Source records
------------------------------------------------------------

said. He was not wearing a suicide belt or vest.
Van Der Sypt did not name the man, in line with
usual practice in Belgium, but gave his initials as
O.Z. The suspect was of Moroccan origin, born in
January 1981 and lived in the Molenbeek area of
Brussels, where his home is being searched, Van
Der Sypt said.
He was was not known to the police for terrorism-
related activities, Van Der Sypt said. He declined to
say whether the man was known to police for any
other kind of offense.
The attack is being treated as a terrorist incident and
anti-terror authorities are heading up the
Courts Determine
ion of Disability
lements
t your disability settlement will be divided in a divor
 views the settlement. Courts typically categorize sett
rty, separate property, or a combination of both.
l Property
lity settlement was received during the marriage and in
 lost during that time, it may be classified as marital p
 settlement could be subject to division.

------------------------------------------------------------

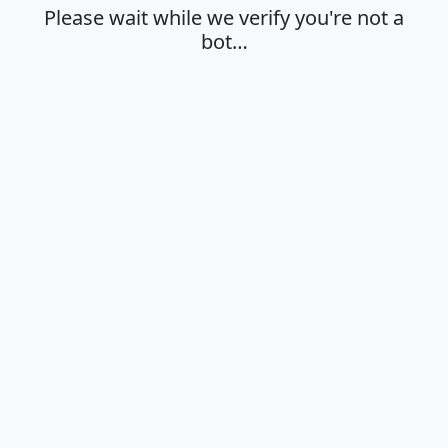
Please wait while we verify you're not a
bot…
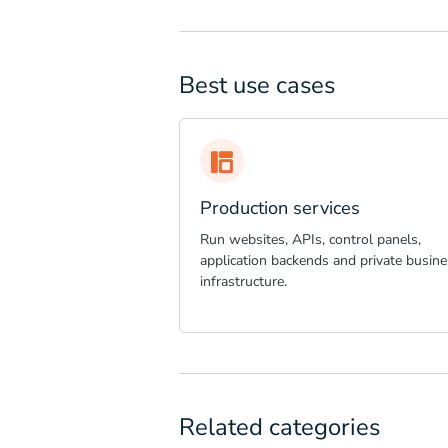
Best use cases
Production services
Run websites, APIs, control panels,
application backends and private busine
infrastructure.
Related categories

------------------------------------------------------------

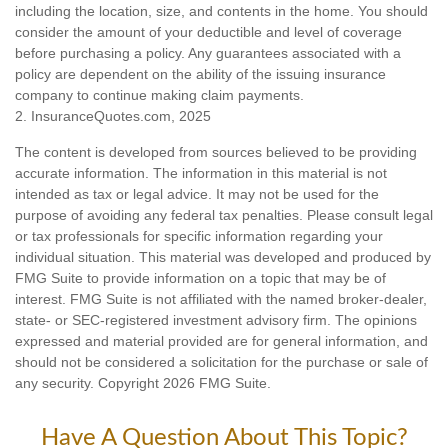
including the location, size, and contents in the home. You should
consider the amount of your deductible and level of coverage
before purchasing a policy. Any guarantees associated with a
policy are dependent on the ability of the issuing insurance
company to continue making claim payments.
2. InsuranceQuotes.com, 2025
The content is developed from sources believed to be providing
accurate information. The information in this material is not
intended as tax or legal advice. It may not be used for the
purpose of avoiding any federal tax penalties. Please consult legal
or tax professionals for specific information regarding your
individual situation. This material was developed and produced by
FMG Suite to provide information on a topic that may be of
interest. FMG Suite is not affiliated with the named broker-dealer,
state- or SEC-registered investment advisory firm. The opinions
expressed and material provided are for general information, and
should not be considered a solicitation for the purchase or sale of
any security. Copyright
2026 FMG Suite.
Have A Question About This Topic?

------------------------------------------------------------

**YOUR TASK:**
Within the data above, the lines from the one with "Best use cases" to the one with "Related categories" must be repeated exactly; no other line belongs in the answer.

**EXPECTED OUTPUT:**
Best use cases
Production services
Run websites, APIs, control panels,
application backends and private busine
infrastructure.
Related categories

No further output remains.